Task brief
Output the entries exactly.
+ + + +
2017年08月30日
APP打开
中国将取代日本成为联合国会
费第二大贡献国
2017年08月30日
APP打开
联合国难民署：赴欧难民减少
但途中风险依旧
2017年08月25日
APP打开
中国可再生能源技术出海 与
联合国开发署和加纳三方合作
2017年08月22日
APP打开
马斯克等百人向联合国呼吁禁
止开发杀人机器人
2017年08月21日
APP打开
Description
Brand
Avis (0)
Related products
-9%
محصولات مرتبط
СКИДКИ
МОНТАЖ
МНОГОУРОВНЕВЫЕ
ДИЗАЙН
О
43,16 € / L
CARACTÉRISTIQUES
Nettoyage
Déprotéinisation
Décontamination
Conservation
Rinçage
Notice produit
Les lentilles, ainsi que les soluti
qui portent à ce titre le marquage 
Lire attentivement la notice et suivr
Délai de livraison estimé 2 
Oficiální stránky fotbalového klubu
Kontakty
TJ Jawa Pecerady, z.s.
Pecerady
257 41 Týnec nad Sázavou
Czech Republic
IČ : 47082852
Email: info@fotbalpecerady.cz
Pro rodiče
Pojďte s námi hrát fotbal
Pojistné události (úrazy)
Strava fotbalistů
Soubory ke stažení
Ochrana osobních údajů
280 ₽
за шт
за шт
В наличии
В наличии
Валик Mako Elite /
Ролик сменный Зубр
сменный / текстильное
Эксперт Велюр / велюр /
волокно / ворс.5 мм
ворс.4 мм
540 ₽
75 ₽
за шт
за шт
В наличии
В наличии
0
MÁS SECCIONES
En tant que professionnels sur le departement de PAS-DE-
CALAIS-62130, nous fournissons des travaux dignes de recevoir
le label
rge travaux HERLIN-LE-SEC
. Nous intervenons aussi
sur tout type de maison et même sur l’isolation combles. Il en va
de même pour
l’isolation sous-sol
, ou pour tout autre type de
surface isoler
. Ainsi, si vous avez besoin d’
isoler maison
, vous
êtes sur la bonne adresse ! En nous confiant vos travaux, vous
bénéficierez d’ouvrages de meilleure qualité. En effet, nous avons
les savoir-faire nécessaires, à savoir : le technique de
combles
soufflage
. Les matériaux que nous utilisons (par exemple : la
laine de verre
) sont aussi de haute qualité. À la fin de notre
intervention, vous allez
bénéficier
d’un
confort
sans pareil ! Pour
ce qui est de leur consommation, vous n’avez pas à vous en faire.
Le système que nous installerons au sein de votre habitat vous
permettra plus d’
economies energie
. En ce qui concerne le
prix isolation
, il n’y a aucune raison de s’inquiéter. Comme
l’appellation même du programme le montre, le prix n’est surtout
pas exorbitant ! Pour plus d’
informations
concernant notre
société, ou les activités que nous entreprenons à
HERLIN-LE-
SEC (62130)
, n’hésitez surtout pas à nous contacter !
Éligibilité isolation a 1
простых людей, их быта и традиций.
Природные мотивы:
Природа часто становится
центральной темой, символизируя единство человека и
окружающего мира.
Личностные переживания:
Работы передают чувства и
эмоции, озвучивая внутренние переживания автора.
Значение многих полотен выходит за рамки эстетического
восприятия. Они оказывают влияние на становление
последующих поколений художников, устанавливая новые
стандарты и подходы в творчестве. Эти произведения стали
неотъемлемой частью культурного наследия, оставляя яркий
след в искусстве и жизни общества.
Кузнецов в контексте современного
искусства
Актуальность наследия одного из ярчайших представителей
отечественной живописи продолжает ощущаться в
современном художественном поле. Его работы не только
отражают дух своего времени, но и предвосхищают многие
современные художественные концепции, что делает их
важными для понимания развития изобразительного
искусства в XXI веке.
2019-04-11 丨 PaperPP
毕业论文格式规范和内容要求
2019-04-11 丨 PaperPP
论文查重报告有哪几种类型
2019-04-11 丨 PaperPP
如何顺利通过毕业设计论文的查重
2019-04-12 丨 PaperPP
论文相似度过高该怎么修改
+ + + +
Written reply
2017年08月30日
APP打开
中国将取代日本成为联合国会
费第二大贡献国
2017年08月30日
APP打开
联合国难民署：赴欧难民减少
但途中风险依旧
2017年08月25日
APP打开
中国可再生能源技术出海 与
联合国开发署和加纳三方合作
2017年08月22日
APP打开
马斯克等百人向联合国呼吁禁
止开发杀人机器人
2017年08月21日
APP打开
Description
Brand
Avis (0)
Related products
-9%
محصولات مرتبط
СКИДКИ
МОНТАЖ
МНОГОУРОВНЕВЫЕ
ДИЗАЙН
О
43,16 € / L
CARACTÉRISTIQUES
Nettoyage
Déprotéinisation
Décontamination
Conservation
Rinçage
Notice produit
Les lentilles, ainsi que les soluti
qui portent à ce titre le marquage 
Lire attentivement la notice et suivr
Délai de livraison estimé 2 
Oficiální stránky fotbalového klubu
Kontakty
TJ Jawa Pecerady, z.s.
Pecerady
257 41 Týnec nad Sázavou
Czech Republic
IČ : 47082852
Email: info@fotbalpecerady.cz
Pro rodiče
Pojďte s námi hrát fotbal
Pojistné události (úrazy)
Strava fotbalistů
Soubory ke stažení
Ochrana osobních údajů
280 ₽
за шт
за шт
В наличии
В наличии
Валик Mako Elite /
Ролик сменный Зубр
сменный / текстильное
Эксперт Велюр / велюр /
волокно / ворс.5 мм
ворс.4 мм
540 ₽
75 ₽
за шт
за шт
В наличии
В наличии
0
MÁS SECCIONES
En tant que professionnels sur le departement de PAS-DE-
CALAIS-62130, nous fournissons des travaux dignes de recevoir
le label
rge travaux HERLIN-LE-SEC
. Nous intervenons aussi
sur tout type de maison et même sur l’isolation combles. Il en va
de même pour
l’isolation sous-sol
, ou pour tout autre type de
surface isoler
. Ainsi, si vous avez besoin d’
isoler maison
, vous
êtes sur la bonne adresse ! En nous confiant vos travaux, vous
bénéficierez d’ouvrages de meilleure qualité. En effet, nous avons
les savoir-faire nécessaires, à savoir : le technique de
combles
soufflage
. Les matériaux que nous utilisons (par exemple : la
laine de verre
) sont aussi de haute qualité. À la fin de notre
intervention, vous allez
bénéficier
d’un
confort
sans pareil ! Pour
ce qui est de leur consommation, vous n’avez pas à vous en faire.
Le système que nous installerons au sein de votre habitat vous
permettra plus d’
economies energie
. En ce qui concerne le
prix isolation
, il n’y a aucune raison de s’inquiéter. Comme
l’appellation même du programme le montre, le prix n’est surtout
pas exorbitant ! Pour plus d’
informations
concernant notre
société, ou les activités que nous entreprenons à
HERLIN-LE-
SEC (62130)
, n’hésitez surtout pas à nous contacter !
Éligibilité isolation a 1
простых людей, их быта и традиций.
Природные мотивы:
Природа часто становится
центральной темой, символизируя единство человека и
окружающего мира.
Личностные переживания:
Работы передают чувства и
эмоции, озвучивая внутренние переживания автора.
Значение многих полотен выходит за рамки эстетического
восприятия. Они оказывают влияние на становление
последующих поколений художников, устанавливая новые
стандарты и подходы в творчестве. Эти произведения стали
неотъемлемой частью культурного наследия, оставляя яркий
след в искусстве и жизни общества.
Кузнецов в контексте современного
искусства
Актуальность наследия одного из ярчайших представителей
отечественной живописи продолжает ощущаться в
современном художественном поле. Его работы не только
отражают дух своего времени, но и предвосхищают многие
современные художественные концепции, что делает их
важными для понимания развития изобразительного
искусства в XXI веке.
2019-04-11 丨 PaperPP
毕业论文格式规范和内容要求
2019-04-11 丨 PaperPP
论文查重报告有哪几种类型
2019-04-11 丨 PaperPP
如何顺利通过毕业设计论文的查重
2019-04-12 丨 PaperPP
论文相似度过高该怎么修改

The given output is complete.